Tonight the sky clouded over and we heard a hint of thunder in the distance.
We are experiencing the worst drought our area has seen in fifty years; another five days without rain, and it will be the worst in a century.
Our children can't play on the lawn anymore, because it is parched and prickly. The places where we usually loll and picnic and dream have become inhospitably and perhaps irretrievably dry.My gardens are dying before my eyes, and I can't spare the water to hydrate them. Rural dwellers have been asked to reduce their water consumption by 20%, and I watch each drop that my children use like a miser.
I've created a sign for our washroom, reminding them to only flush when it's absolutely necessary, and tomorrow I'll be cleaning out their closets so that they can only go through one or two outfits a day; I hope to reduce the amount of laundry I do by limiting their wardrobes.
Tonight, four of us got clean after camping in 5 inches of bathwater. I always think, "Ew!" when I read about pioneer families doing that, but I get it now. We can't risk our well going dry, and can't afford the luxury of full, deep tubs of clean water for each of the five members of our family. One bath a week for the kids (they go to swimming lessons daily in a local lake, so will stay clean that way), and as few as the parents can manage is the plan for now. Our dishwasher kicked the bucket a few months ago, so we've already reduced our water consumption by washing the dishes by hand, but tomorrow I'll limit the kids to one cup each, to be reused throughout the day.

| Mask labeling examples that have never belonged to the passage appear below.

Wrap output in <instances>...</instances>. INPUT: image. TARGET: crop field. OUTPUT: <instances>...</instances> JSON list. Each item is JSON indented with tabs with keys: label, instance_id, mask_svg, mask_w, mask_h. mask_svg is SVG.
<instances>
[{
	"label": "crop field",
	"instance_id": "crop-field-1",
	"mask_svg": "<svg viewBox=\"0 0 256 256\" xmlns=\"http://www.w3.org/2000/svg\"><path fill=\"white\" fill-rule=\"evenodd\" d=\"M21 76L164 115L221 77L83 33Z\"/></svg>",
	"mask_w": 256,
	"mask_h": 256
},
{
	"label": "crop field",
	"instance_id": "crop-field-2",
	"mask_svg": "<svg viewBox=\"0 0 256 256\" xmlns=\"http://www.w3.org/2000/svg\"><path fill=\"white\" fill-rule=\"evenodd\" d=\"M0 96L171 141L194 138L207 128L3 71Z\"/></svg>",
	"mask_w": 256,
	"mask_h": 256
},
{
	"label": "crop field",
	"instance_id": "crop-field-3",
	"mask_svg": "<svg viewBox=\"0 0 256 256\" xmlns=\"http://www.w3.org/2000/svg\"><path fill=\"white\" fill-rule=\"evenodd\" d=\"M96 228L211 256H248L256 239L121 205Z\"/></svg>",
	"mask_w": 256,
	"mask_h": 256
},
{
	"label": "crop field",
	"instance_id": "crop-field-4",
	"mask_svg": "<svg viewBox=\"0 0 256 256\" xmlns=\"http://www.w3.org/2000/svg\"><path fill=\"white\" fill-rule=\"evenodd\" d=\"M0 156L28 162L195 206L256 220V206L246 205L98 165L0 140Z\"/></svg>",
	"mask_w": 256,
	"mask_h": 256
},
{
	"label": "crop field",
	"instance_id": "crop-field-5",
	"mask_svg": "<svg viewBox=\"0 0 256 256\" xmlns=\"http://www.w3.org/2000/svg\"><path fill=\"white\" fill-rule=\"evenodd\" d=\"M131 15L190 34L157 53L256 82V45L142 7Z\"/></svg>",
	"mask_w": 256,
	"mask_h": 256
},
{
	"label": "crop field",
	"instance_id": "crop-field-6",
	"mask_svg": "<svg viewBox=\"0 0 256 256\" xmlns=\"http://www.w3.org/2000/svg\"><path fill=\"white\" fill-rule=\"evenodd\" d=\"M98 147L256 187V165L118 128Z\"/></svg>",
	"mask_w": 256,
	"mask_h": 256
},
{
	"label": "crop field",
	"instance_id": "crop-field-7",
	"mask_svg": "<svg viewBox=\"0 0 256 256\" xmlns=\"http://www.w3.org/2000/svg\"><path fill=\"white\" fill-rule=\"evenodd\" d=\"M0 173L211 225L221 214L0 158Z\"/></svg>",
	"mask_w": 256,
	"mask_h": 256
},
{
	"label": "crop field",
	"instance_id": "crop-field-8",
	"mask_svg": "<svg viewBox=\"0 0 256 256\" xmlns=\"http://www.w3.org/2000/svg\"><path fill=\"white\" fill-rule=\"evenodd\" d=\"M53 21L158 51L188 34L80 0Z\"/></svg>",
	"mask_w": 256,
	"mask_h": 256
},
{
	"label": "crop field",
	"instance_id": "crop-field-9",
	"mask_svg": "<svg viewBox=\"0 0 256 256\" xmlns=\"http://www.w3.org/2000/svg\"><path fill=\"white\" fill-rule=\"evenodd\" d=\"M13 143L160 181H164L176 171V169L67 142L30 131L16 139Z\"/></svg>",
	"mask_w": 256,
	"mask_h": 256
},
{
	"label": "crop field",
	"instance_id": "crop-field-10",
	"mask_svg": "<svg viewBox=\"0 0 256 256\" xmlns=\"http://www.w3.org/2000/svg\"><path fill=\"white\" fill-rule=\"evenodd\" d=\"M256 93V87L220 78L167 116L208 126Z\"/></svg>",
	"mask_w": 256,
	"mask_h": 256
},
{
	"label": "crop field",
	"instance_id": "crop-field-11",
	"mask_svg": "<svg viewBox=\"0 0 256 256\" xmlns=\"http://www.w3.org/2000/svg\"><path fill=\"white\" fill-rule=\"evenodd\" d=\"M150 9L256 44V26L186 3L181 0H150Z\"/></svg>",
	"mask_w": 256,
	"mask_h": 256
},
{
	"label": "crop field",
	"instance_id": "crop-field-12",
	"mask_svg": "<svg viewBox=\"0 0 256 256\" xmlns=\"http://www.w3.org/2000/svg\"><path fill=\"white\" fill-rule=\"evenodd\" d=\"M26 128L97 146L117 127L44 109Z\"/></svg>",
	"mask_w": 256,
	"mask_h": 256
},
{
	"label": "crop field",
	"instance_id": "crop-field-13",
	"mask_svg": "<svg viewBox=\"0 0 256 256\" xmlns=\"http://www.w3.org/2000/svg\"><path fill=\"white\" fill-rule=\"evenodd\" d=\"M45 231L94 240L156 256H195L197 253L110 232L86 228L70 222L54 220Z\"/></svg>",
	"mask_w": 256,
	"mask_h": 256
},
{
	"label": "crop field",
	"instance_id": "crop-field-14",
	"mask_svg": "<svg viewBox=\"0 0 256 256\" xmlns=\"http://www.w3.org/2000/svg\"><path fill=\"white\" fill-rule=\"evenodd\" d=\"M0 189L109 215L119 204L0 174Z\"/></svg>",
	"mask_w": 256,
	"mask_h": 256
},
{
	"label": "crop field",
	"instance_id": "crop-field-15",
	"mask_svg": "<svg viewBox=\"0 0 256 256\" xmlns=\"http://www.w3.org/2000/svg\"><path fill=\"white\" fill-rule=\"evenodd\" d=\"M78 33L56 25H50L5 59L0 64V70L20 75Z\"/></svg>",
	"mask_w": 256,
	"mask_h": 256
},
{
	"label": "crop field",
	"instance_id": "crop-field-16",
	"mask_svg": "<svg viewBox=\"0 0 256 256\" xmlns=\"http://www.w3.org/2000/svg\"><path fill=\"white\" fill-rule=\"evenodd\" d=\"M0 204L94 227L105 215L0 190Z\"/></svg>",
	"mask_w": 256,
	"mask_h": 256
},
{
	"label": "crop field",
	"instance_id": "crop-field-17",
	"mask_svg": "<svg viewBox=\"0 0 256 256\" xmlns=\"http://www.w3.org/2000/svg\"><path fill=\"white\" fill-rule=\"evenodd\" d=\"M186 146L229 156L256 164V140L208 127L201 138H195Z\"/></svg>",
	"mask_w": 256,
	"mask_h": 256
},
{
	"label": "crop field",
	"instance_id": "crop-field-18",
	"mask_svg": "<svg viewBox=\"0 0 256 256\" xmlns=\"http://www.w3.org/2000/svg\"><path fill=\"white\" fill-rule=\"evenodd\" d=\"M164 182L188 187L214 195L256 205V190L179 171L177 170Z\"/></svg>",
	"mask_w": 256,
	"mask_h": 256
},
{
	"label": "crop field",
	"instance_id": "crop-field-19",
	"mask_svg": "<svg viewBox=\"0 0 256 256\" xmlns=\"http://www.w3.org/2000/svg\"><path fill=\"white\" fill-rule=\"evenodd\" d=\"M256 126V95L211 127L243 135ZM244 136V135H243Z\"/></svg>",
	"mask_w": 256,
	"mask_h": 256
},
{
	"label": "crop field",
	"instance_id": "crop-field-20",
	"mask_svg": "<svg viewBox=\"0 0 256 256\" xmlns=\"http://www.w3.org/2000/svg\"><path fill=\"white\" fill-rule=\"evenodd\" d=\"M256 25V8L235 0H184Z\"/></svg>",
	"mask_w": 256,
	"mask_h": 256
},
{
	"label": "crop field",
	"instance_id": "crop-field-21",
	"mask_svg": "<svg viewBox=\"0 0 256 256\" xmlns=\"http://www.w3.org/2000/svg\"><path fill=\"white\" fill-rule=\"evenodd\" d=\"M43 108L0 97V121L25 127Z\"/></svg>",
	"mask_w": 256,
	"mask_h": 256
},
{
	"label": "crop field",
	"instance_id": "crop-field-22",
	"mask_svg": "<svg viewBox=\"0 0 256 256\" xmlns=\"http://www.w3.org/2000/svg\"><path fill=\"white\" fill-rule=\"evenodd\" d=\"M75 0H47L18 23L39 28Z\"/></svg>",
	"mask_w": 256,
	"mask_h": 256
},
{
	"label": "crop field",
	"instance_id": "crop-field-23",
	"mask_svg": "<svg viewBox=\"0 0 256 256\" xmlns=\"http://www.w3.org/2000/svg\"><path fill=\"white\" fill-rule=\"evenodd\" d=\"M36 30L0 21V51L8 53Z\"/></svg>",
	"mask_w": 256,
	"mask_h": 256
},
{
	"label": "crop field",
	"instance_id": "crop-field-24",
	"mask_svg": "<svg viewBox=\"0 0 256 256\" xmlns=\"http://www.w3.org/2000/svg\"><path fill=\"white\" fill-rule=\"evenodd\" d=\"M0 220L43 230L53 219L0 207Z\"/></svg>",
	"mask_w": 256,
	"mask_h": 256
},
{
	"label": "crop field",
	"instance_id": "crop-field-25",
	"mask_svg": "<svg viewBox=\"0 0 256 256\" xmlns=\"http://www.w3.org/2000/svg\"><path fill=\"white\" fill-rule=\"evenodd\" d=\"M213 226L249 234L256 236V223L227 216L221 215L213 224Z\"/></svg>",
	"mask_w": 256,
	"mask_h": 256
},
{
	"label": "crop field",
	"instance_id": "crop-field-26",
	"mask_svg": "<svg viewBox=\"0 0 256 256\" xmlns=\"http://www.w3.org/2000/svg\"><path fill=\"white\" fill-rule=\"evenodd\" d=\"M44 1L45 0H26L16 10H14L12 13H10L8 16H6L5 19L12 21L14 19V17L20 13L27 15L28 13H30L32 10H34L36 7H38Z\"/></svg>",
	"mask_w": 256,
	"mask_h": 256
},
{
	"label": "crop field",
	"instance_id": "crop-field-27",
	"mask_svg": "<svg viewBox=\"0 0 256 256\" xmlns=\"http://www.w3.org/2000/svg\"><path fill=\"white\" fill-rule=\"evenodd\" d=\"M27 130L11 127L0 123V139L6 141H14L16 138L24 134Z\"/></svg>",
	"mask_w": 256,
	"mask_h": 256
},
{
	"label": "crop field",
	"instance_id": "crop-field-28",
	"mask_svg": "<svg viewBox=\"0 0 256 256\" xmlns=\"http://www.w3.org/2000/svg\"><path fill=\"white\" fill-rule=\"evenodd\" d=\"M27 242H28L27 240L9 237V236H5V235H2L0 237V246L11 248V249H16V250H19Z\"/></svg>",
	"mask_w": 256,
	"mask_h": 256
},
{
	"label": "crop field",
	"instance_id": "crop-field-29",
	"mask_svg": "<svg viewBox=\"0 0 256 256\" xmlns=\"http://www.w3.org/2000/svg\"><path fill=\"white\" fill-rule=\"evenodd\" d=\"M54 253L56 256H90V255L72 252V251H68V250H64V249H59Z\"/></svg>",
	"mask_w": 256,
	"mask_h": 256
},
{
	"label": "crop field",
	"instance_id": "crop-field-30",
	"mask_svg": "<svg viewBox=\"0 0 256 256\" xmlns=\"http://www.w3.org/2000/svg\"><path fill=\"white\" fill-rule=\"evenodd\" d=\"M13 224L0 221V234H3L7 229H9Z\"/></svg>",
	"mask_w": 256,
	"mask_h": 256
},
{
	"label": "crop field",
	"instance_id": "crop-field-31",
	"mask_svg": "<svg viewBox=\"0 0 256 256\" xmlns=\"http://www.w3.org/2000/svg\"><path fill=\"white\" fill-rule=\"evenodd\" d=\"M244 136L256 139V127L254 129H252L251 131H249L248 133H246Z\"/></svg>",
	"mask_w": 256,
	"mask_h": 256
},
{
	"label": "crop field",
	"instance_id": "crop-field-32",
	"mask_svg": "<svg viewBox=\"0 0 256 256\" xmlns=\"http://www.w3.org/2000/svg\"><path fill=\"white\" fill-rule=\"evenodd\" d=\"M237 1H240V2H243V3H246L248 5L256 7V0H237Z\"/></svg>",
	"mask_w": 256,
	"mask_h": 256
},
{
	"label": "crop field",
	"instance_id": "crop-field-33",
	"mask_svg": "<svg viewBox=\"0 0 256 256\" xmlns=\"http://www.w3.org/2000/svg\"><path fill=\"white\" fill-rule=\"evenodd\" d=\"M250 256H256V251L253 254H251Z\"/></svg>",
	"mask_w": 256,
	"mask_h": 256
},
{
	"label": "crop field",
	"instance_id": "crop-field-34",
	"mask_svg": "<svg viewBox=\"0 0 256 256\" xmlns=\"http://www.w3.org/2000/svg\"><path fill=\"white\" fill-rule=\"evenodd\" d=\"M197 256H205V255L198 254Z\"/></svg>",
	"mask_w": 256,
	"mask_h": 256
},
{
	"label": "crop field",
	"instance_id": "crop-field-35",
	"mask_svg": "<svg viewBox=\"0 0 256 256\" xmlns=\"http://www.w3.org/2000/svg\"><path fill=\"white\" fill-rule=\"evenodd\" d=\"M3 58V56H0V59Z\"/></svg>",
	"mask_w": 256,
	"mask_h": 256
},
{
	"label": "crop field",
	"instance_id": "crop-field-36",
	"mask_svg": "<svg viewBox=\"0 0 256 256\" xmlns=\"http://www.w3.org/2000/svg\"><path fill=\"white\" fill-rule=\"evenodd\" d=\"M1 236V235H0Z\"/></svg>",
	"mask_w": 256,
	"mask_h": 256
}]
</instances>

Our pond (which is usually full till late summer) is almost completely dry. The deciduous trees in the bush surrounding our property have shrivelled to nothing, and our apple trees are beginning to turn yellow.
This evening, after the kids were bathed, we went outside to wait for the storm, watching the skies with hope for our well, and for our friends who farm locally and are going to incredible lengths to help their crops survive this drought.
It still hasn't come and I think, perhaps, the rain has passed us by again.
Whether you live nearby or far away, please send a prayer our way.